- [WORK INSTRUCTION] The reply should hold only the lines from the one with "Which 3-D box" through the end of the data, each given exactly.

[Start of Attachment]

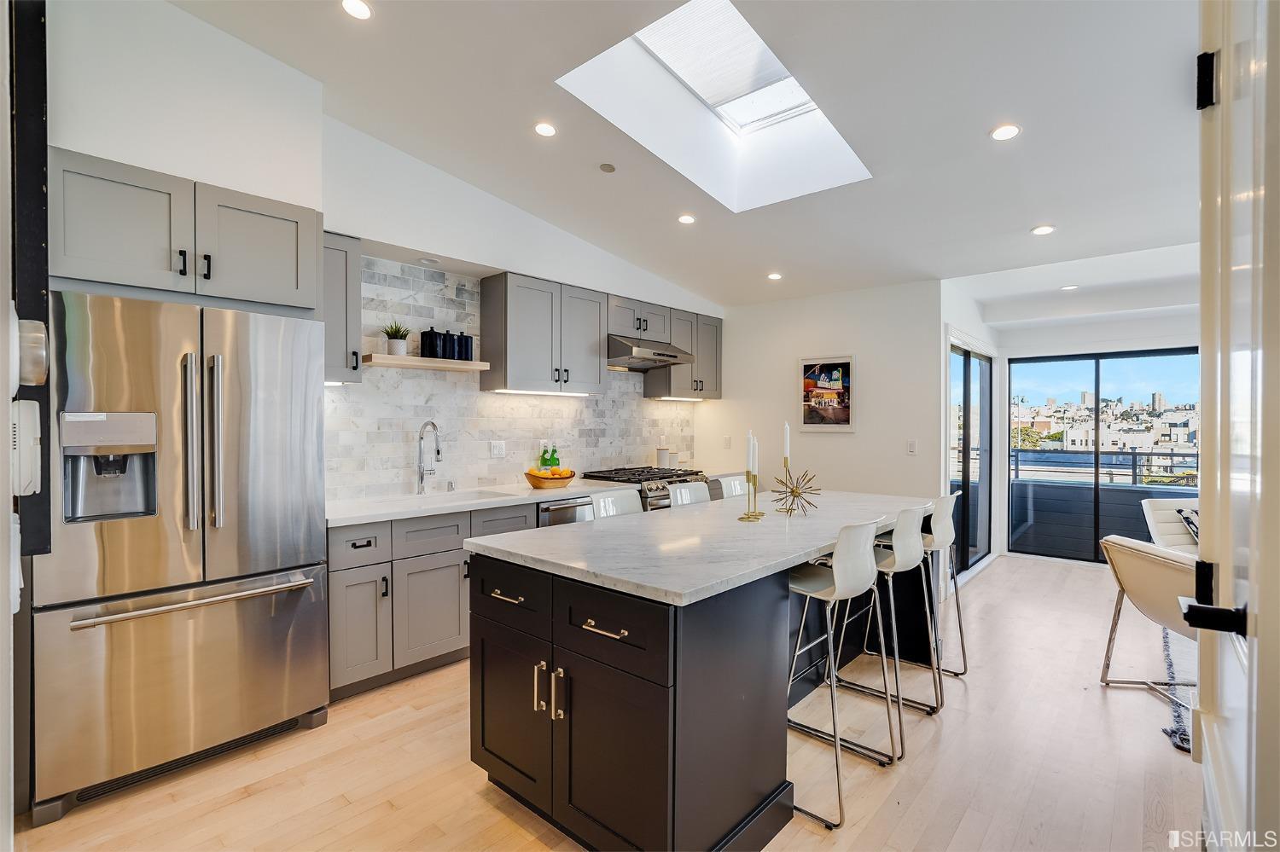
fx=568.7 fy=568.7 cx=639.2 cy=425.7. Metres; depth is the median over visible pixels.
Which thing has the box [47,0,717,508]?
kitchen wall
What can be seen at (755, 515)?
candle holder
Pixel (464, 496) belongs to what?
sink
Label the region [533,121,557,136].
recessed light
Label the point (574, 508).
dishwasher
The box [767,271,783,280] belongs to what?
recessed light
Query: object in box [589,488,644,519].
bar stool
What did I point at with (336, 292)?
upper cabinet
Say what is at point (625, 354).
range hood
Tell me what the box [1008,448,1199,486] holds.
balcony railing
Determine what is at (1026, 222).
ceiling
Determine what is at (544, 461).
green bottle
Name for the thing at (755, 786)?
kitchen island
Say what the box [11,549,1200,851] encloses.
floor
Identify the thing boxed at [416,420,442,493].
faucet
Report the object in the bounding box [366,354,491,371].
floating shelf
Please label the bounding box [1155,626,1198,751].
rug
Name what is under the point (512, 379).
upper cabinet
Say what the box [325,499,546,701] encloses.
base cabinet
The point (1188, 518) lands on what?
throw pillow
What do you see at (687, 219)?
recessed light
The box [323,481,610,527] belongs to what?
countertop
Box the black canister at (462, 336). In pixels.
[453,331,473,359]
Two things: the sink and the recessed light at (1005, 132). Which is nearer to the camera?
the recessed light at (1005, 132)
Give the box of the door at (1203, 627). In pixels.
[1186,1,1279,851]
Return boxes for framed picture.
[799,355,855,431]
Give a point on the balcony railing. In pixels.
(1133, 475)
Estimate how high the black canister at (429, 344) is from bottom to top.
0.201 m
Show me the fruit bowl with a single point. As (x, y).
(534, 480)
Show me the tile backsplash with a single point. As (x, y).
(612, 396)
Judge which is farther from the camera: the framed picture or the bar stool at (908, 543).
the framed picture
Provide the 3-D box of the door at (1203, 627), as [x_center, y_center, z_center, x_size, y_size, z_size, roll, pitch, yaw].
[0.892,0.167,0.847,0.126,2.353,0.946,1,1,41]
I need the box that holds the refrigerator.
[40,286,330,819]
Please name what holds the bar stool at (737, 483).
on the floor
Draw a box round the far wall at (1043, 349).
[994,310,1197,565]
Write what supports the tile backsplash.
attached to the kitchen wall at (446, 244)
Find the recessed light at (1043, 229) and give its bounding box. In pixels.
[1029,224,1055,235]
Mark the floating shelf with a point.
(424, 361)
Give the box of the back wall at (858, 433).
[698,279,944,505]
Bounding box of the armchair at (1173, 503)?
[1140,496,1199,552]
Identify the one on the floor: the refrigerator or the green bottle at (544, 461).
the refrigerator
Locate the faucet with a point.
(421, 475)
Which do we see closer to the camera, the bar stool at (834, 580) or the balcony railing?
the bar stool at (834, 580)
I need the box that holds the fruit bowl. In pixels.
[524,467,575,488]
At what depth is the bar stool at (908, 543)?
2.49 m
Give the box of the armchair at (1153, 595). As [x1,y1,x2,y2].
[1097,535,1199,722]
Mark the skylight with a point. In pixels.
(732, 107)
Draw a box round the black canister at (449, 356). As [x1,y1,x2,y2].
[440,331,458,359]
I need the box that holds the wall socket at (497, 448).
[488,440,506,458]
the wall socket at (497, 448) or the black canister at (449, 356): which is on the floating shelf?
the black canister at (449, 356)
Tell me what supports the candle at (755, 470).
in the candle holder at (755, 515)
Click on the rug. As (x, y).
(1178, 726)
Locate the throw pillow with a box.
[1174,506,1199,544]
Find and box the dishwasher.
[537,495,594,527]
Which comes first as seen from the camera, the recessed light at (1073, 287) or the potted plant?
the potted plant
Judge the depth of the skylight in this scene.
3.10 m
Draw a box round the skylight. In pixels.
[554,0,868,211]
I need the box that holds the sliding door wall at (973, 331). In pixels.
[938,279,1000,582]
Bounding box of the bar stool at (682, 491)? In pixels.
[667,480,712,506]
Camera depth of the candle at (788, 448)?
2.91 m
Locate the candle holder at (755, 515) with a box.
[738,470,762,520]
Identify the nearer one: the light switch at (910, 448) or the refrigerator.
the refrigerator
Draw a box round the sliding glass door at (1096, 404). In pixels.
[1006,346,1199,563]
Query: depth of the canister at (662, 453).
5.00 m
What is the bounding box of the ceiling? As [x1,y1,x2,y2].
[170,0,1210,312]
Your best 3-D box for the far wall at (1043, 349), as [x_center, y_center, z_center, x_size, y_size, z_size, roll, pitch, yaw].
[5.011,0.097,5.004,3.379,2.485,0.212,1,1,41]
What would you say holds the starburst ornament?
on the island countertop
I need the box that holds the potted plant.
[382,321,410,355]
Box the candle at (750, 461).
[746,429,755,476]
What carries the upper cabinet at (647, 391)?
attached to the kitchen wall at (446, 244)
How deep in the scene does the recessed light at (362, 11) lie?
2.18 m
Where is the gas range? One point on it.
(662, 478)
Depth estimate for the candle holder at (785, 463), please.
2.90 m
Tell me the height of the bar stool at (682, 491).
1.008 m
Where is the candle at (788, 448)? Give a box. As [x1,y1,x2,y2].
[781,421,791,461]
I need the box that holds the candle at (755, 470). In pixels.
[750,435,758,476]
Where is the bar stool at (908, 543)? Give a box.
[829,505,936,755]
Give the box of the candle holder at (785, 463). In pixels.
[777,454,794,512]
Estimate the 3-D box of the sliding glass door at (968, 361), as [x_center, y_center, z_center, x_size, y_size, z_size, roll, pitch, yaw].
[3.048,0.285,5.262,0.109,2.056,1.645,1,1,41]
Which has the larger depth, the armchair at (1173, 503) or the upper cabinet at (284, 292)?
the armchair at (1173, 503)
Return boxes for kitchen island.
[463,502,938,851]
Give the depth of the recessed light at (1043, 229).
3.54 m
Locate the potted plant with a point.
(392, 346)
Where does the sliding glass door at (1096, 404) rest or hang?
in the far wall at (1043, 349)
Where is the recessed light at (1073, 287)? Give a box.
[1059,284,1078,290]
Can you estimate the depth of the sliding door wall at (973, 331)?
4.76 m
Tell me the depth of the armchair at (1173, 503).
4.24 m
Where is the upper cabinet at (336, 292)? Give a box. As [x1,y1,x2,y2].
[320,230,362,385]
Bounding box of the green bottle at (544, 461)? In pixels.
[539,442,551,470]
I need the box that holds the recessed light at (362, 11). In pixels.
[340,0,372,19]
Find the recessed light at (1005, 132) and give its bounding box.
[989,123,1021,140]
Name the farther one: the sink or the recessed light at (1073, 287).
the recessed light at (1073, 287)
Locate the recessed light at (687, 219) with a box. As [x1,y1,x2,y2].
[676,213,696,224]
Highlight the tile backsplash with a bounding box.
[325,251,697,503]
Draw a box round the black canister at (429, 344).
[419,326,442,358]
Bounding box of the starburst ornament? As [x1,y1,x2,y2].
[769,466,820,517]
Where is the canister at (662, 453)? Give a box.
[655,442,672,468]
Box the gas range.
[581,465,711,510]
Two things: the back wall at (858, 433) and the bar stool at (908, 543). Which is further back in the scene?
the back wall at (858, 433)
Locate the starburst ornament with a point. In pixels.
(794, 493)
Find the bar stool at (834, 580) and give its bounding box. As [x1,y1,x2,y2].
[785,517,899,831]
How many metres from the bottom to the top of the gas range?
0.958 m
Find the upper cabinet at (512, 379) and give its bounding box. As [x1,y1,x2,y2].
[481,271,605,396]
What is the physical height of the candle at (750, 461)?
0.254 m
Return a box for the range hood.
[605,333,692,371]
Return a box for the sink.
[390,488,512,505]
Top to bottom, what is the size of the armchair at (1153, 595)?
0.793 m
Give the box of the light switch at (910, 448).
[906,439,917,454]
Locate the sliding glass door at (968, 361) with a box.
[948,343,993,571]
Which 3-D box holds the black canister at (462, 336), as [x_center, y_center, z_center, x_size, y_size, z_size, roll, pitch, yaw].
[-1.165,-0.523,3.759,0.111,0.198,0.113,1,1,41]
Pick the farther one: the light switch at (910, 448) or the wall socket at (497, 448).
the light switch at (910, 448)
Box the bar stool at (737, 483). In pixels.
[717,474,750,499]
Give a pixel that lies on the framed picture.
(837, 413)
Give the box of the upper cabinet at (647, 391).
[642,308,722,400]
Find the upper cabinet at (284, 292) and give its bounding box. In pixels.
[52,147,322,313]
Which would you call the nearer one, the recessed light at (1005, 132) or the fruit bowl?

[End of Attachment]

- [RESPONSE TO THE TASK]
Which 3-D box holds the black canister at (462, 336), as [x_center, y_center, z_center, x_size, y_size, z_size, roll, pitch, yaw].
[-1.165,-0.523,3.759,0.111,0.198,0.113,1,1,41]
Pick the farther one: the light switch at (910, 448) or the wall socket at (497, 448).
the light switch at (910, 448)
Box the bar stool at (737, 483). In pixels.
[717,474,750,499]
Give a pixel that lies on the framed picture.
(837, 413)
Give the box of the upper cabinet at (647, 391).
[642,308,722,400]
Find the upper cabinet at (284, 292) and give its bounding box. In pixels.
[52,147,322,313]
Which would you call the nearer one, the recessed light at (1005, 132) or the fruit bowl?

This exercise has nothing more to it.